Im Mengeder Raum hat die Zahl der landwirtschaftlichen Betriebe drastisch abgenommen, so gibt es nur noch 3 Vollerwerbsbetriebe, wenige Nebenerwerbsbetriebe, wobei sich einige von ihnen noch zusätzliche Standbeine wie Pensionspferde zugelegt haben. Das Anpachten von zusätzlich benötigten Flächen birgt auch Unsicherheiten, weil solche Verträge von den Anbietern oft nur mit relativ kurzen Befristungen von einem Jahr angeboten werden.
Obwohl die Gülleverordnung strenge Überwachung und Buchführung der abgelagerten Mengen und Flächen verlangt, gibt es Probleme. „Wenn wir maßvoll mit der Gülle umgehen, gibt es immer im Rahmen der EU noch den ‚Gülletourismus‘ z.B. aus Holland, der Probleme bringt.

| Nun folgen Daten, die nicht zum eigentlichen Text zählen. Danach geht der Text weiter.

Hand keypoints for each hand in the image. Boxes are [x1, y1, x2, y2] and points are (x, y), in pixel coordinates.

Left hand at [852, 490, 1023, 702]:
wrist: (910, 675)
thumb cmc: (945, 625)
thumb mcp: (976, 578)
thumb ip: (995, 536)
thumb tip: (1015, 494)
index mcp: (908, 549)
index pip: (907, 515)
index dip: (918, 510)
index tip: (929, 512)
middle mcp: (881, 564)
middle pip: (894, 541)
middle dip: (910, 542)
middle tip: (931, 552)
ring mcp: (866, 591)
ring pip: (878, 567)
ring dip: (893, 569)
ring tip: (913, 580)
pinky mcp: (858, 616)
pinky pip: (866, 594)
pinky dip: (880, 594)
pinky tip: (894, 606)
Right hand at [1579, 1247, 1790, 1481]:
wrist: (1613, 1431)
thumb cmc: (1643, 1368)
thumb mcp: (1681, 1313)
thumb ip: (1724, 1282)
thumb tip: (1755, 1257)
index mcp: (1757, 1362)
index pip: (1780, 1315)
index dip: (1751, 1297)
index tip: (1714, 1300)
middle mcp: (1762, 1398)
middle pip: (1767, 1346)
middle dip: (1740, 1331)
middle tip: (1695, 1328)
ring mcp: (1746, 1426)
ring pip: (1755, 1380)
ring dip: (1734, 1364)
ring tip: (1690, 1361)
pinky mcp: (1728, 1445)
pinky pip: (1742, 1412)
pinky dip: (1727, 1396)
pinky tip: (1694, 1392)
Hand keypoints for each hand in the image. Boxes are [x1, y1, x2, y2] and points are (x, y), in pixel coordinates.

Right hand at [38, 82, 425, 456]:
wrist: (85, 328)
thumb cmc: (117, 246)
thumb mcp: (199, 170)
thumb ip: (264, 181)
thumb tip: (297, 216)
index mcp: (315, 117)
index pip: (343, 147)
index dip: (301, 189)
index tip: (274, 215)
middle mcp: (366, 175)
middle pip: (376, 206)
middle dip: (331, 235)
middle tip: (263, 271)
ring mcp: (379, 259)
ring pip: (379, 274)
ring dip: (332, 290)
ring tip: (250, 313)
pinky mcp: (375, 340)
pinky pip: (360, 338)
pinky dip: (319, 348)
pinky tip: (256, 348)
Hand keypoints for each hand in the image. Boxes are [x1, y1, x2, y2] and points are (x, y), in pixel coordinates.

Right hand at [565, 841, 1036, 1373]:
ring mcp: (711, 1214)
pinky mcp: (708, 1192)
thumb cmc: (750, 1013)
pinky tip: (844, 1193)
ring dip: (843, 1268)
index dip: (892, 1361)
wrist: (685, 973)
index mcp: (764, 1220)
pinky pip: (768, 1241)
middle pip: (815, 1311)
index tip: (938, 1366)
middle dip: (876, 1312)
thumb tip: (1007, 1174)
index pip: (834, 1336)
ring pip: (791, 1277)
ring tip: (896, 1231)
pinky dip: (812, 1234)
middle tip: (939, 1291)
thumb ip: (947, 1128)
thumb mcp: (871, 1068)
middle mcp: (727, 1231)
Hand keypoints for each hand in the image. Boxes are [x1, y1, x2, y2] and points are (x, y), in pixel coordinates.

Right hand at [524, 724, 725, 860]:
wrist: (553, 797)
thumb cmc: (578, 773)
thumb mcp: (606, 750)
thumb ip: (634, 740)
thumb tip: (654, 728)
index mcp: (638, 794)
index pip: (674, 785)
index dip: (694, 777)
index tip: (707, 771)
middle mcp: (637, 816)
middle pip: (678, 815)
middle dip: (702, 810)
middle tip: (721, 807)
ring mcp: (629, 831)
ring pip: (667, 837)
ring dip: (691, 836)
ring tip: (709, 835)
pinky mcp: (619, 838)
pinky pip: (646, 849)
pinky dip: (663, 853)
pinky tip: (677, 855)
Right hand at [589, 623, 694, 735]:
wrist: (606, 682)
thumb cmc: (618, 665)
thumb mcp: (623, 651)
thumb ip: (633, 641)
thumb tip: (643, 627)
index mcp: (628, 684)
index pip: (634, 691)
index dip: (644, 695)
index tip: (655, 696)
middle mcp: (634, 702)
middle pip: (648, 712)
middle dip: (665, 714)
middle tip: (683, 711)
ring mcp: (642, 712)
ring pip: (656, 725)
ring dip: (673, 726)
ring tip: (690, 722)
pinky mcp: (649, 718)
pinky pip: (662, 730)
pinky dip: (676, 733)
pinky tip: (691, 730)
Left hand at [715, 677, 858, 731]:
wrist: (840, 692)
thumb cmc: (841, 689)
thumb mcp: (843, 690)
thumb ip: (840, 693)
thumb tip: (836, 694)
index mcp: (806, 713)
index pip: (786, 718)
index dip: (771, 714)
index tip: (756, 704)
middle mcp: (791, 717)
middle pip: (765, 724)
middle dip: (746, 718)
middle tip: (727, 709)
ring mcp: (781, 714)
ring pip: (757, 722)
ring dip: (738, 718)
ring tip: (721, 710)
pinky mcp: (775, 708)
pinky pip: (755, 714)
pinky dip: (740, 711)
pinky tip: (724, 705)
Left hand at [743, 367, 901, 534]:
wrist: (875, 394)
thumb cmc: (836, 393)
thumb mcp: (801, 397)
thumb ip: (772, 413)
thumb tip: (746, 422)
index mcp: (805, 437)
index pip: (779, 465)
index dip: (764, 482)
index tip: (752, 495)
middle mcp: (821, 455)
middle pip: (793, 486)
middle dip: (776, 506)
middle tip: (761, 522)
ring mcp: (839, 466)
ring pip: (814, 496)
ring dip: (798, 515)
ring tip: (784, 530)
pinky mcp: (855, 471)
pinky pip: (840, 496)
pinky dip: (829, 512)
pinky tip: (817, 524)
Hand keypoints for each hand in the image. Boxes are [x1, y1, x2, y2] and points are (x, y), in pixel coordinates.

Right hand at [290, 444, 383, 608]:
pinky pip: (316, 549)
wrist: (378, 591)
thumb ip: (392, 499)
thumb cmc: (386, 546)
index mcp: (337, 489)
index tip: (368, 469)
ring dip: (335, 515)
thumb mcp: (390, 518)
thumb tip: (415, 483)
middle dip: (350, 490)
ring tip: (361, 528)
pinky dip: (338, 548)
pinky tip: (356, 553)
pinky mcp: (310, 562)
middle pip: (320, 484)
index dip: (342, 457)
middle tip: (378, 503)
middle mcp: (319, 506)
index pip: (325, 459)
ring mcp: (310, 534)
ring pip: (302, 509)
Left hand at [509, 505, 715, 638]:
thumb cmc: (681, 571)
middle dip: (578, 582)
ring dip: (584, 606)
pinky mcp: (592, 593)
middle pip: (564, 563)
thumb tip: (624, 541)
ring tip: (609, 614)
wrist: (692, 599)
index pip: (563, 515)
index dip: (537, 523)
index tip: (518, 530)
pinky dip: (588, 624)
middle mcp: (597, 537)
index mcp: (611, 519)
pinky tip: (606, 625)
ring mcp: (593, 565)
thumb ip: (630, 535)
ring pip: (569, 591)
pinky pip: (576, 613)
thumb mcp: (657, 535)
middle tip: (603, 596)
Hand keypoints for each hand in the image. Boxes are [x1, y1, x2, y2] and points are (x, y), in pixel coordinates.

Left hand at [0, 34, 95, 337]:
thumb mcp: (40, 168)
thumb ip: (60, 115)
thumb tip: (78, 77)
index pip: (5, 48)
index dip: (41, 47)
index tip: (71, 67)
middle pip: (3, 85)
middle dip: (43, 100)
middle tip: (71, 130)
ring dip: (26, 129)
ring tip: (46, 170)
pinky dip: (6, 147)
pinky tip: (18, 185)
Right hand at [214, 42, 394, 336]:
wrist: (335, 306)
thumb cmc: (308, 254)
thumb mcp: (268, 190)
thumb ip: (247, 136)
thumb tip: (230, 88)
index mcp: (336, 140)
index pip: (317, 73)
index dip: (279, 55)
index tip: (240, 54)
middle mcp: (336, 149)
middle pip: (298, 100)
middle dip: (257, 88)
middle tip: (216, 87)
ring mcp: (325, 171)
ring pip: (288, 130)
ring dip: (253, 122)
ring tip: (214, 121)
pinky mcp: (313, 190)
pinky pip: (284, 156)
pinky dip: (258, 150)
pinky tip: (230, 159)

Kontrovers wurde der Einsatz von Pestiziden und Unkraut- und Läusevernichtern diskutiert, wobei Budde die Ansicht vertrat, dass bei verantwortungsvollem, maßvollem Einsatz und Beachtung der „Ruhezeiten“ keine gesundheitlichen Gefahren bestünden, eine Ansicht, die nicht von allen Zuhörern geteilt wurde.
Budde schloss seinen Vortrag mit einer humorvollen Geschichte mit Seitenhieben auf Politik, Verwaltung und Kapitalismus.